(January 17, 2002)
The People of the State of New York, Respondent, v Solomon J. Jones, Jr., Appellant.
[736 NYS2d 192]
[MAJORITY — Rose, J.]
Rose, J.
Appeal from a judgment of the County Court of Broome County (Smith, J.), rendered February 7, 2000, upon a verdict convicting defendant of the crime of burglary in the second degree.
Upon his conviction for entering and taking personal property from an apartment in the City of Binghamton, Broome County, defendant was sentenced as a second violent felony offender to a determinate prison term of 8x/2 years. He now appeals.
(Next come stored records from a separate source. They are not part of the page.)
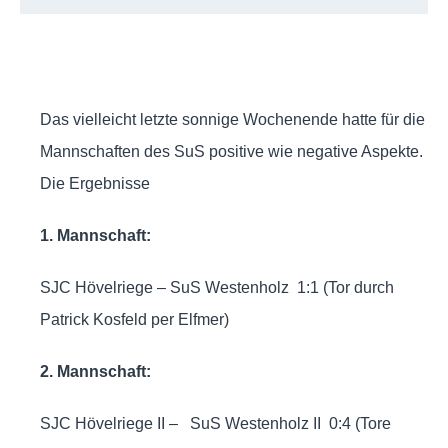
Das vielleicht letzte sonnige Wochenende hatte für die
Mannschaften des SuS positive wie negative Aspekte.
Die Ergebnisse
1. Mannschaft:
SJC Hövelriege – SuS Westenholz 1:1 (Tor durch
Patrick Kosfeld per Elfmer)
2. Mannschaft:
SJC Hövelriege II – SuS Westenholz II 0:4 (Tore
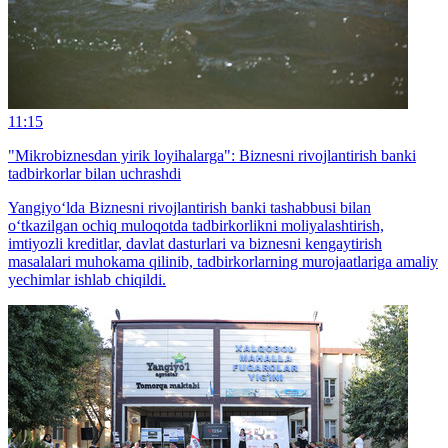
11:15
"Mikrobiznesdan yirik loyihalarga": Biznesni rivojlantirish banki
tadbirkorlar bilan uchrashdi
Yangiyo‘lda Biznesni rivojlantirish banki tashabbusi bilan
o‘tkazilgan ochiq muloqotda tadbirkorlikni moliyalashtirish,
imtiyozli kreditlar, davlat dasturlari va biznesni kengaytirish
masalalari muhokama qilinib, tadbirkorlarning murojaatlariga amaliy
yechimlar ishlab chiqildi.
We find no merit in defendant’s contention that his conviction should be reversed because his status as a parolee was improperly disclosed to the jury despite County Court’s Sandoval ruling precluding any mention of prior parole violations. Due to defendant’s failure to either object to the prosecution’s alleged violation of that ruling or request a curative instruction, the issue is unpreserved for our review (see, CPL 470.05 [2]; People v Walker, 249 AD2d 15, 16; People v Valenti, 199 AD2d 617, 618, lv denied 83 NY2d 811). Were we to review it, we would nevertheless find any error resulting from the arresting officer’s fleeting mention of a parole hearing on cross-examination to be harmless in light of the overwhelming proof of defendant’s guilt (see, People v Boose, 234 AD2d 911, 912, lv denied 89 NY2d 984).
We also disagree with defendant’s contention that the evidence was legally insufficient to sustain his conviction and that the jury failed to properly weigh the evidence. Evidence is legally sufficient where, “ ‘after viewing the evidence in the light most favorable to the prosecution, any rational trier of fact could have found the essential elements of the crime beyond a reasonable doubt’ ” (People v Contes, 60 NY2d 620, 621, quoting Jackson v Virginia, 443 US 307, 319 [emphasis in original]; see, People v Cabey, 85 NY2d 417, 420; People v Board, 268 AD2d 795, 796). Here, police officer Christopher Braceo testified that, near a building located only a short distance from the apartment in question, he had observed defendant carrying luggage containing items of property later determined to belong to the residents of the apartment. When defendant attempted to flee, Braceo pursued and apprehended him. The luggage was then found near where Braceo had first observed defendant, and additional stolen property, including the wallet of one of the victims, was found later in a chair in a police station hallway where defendant had been held in custody. In addition, the testimony of a forensic scientist established that pieces of glass found in defendant’s sneaker were consistent with broken glass found at the apartment. Although this evidence is circumstantial, the jury could have reasonably inferred that defendant was the person who burglarized the apartment from his unexplained and exclusive possession of the victims’ property, his flight from Braceo and the pieces of glass in his sneaker. Our independent review of the trial evidence (see, People v White, 261 AD2d 653, 656, lv denied 93 NY2d 1029) also leads us to conclude that the jury accorded the evidence its proper weight (see, People v Bleakley, 69 NY2d 490, 495).
Finally, in light of defendant’s extensive criminal record, we are unpersuaded that his age and illnesses render the sentence harsh and excessive (see, People v Mayerhofer, 283 AD2d 672, 675; People v Gaddy, 191 AD2d 735, 736, lv denied 82 NY2d 718).
Cardona, P.J., Peters, Mugglin and Lahtinen, JJ., concur. Ordered that the judgment is affirmed.